- What the exercise asks -
Copy all of the records below character for character, one per line, in the same order.

_____

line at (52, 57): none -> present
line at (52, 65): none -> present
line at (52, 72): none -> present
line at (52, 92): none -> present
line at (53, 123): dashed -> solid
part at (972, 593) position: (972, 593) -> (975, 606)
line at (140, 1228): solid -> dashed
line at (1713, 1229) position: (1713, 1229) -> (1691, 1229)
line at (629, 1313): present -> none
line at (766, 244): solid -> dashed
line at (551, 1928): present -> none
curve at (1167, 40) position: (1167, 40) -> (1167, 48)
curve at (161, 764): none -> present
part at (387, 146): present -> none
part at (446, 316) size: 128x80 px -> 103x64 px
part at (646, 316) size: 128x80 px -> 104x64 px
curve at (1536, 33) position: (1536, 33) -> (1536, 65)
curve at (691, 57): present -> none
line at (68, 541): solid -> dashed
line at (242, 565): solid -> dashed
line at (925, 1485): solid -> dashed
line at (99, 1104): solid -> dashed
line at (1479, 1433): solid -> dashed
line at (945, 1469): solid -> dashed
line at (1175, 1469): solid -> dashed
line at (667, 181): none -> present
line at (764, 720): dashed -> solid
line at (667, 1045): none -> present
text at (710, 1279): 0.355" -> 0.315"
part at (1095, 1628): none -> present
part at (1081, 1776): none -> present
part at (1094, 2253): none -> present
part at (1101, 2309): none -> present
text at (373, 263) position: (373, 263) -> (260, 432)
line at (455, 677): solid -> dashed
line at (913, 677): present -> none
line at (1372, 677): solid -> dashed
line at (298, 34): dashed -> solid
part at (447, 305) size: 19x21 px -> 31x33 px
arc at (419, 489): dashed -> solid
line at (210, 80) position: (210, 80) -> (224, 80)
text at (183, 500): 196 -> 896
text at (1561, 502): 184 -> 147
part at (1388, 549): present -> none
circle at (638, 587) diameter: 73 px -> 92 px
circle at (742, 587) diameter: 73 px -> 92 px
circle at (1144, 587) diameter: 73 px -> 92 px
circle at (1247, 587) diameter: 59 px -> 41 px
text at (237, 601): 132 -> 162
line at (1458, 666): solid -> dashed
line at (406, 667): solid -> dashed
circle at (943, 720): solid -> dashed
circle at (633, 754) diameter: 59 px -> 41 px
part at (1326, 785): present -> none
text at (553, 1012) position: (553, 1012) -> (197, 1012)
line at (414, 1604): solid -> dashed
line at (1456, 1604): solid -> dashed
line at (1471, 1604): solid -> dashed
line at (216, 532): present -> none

_____

- Answer in full -
line at (52, 57): none -> present
line at (52, 65): none -> present
line at (52, 72): none -> present
line at (52, 92): none -> present
line at (53, 123): dashed -> solid
part at (972, 593) position: (972, 593) -> (975, 606)
line at (140, 1228): solid -> dashed
line at (1713, 1229) position: (1713, 1229) -> (1691, 1229)
line at (629, 1313): present -> none
line at (766, 244): solid -> dashed
line at (551, 1928): present -> none
curve at (1167, 40) position: (1167, 40) -> (1167, 48)
curve at (161, 764): none -> present
part at (387, 146): present -> none
part at (446, 316) size: 128x80 px -> 103x64 px
part at (646, 316) size: 128x80 px -> 104x64 px
curve at (1536, 33) position: (1536, 33) -> (1536, 65)
curve at (691, 57): present -> none
line at (68, 541): solid -> dashed
line at (242, 565): solid -> dashed
line at (925, 1485): solid -> dashed
line at (99, 1104): solid -> dashed
line at (1479, 1433): solid -> dashed
line at (945, 1469): solid -> dashed
line at (1175, 1469): solid -> dashed
line at (667, 181): none -> present
line at (764, 720): dashed -> solid
line at (667, 1045): none -> present
text at (710, 1279): 0.355" -> 0.315"
part at (1095, 1628): none -> present
part at (1081, 1776): none -> present
part at (1094, 2253): none -> present
part at (1101, 2309): none -> present
text at (373, 263) position: (373, 263) -> (260, 432)
line at (455, 677): solid -> dashed
line at (913, 677): present -> none
line at (1372, 677): solid -> dashed
line at (298, 34): dashed -> solid
part at (447, 305) size: 19x21 px -> 31x33 px
arc at (419, 489): dashed -> solid
line at (210, 80) position: (210, 80) -> (224, 80)
text at (183, 500): 196 -> 896
text at (1561, 502): 184 -> 147
part at (1388, 549): present -> none
circle at (638, 587) diameter: 73 px -> 92 px
circle at (742, 587) diameter: 73 px -> 92 px
circle at (1144, 587) diameter: 73 px -> 92 px
circle at (1247, 587) diameter: 59 px -> 41 px
text at (237, 601): 132 -> 162
line at (1458, 666): solid -> dashed
line at (406, 667): solid -> dashed
circle at (943, 720): solid -> dashed
circle at (633, 754) diameter: 59 px -> 41 px
part at (1326, 785): present -> none
text at (553, 1012) position: (553, 1012) -> (197, 1012)
line at (414, 1604): solid -> dashed
line at (1456, 1604): solid -> dashed
line at (1471, 1604): solid -> dashed
line at (216, 532): present -> none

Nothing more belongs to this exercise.